Only one span of the listing below should come back. It runs from the line with "di Serie A da Monza e Modena" through the line with "VEDI LETTURE", and each of its lines must be reproduced exactly.

----

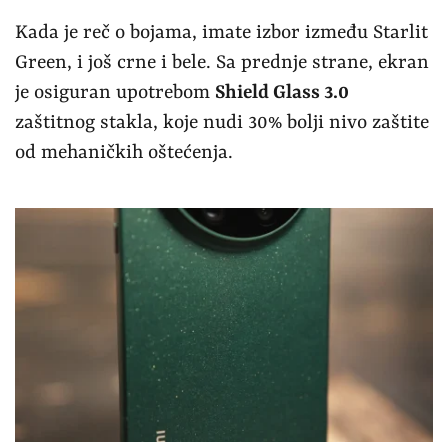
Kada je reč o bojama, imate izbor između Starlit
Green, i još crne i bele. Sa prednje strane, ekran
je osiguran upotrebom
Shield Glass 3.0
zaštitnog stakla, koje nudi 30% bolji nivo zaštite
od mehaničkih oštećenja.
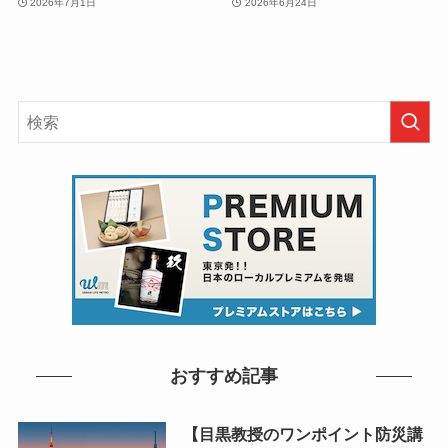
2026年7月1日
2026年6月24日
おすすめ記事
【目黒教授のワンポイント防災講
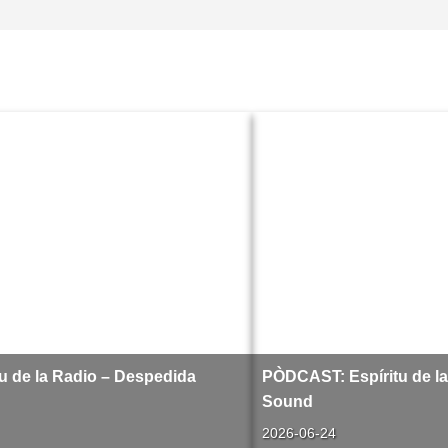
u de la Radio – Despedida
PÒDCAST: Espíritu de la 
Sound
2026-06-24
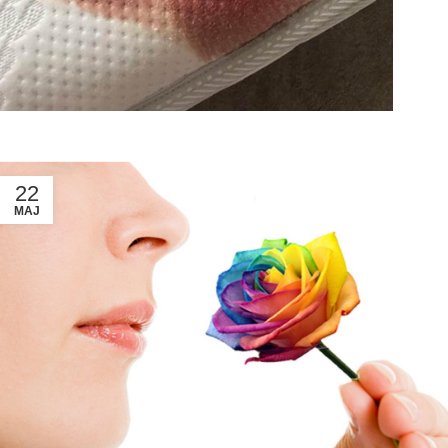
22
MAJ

----

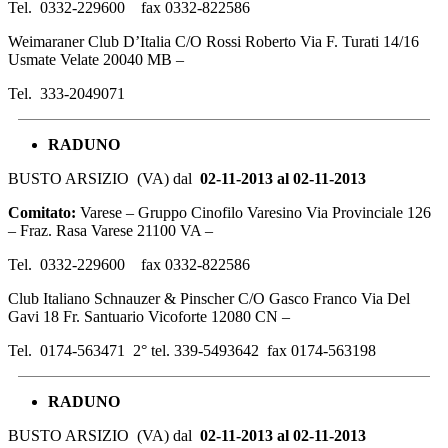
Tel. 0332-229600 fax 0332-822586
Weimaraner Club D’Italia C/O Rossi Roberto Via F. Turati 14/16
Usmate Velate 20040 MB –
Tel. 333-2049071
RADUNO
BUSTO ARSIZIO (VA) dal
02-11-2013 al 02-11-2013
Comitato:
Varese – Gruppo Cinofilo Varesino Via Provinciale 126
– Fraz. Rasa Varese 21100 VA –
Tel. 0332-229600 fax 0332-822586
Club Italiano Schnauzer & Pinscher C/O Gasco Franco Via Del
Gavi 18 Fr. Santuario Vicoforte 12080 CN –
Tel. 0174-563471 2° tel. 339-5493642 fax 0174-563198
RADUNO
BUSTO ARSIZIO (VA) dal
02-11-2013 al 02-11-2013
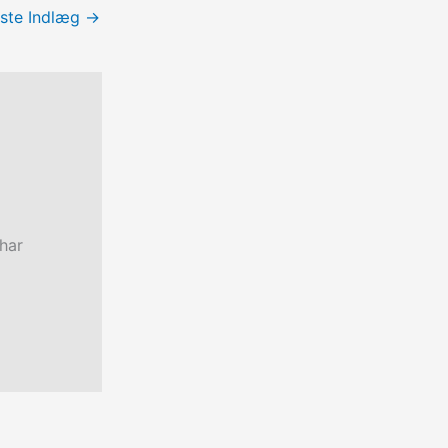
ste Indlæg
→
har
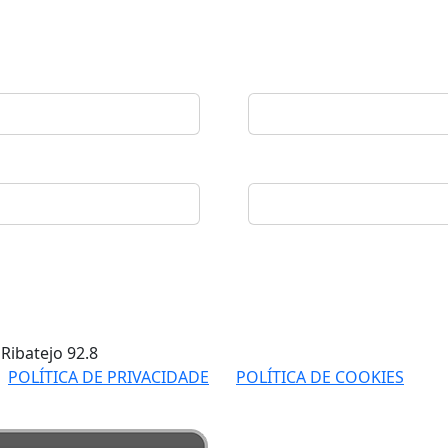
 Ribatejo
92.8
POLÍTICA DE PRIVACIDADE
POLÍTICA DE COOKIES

----

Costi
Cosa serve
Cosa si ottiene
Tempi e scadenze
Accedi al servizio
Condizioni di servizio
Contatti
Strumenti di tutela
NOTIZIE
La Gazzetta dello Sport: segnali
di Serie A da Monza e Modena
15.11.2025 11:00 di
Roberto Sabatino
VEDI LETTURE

----

#### Response below:
di Serie A da Monza e Modena
15.11.2025 11:00 di
Roberto Sabatino
VEDI LETTURE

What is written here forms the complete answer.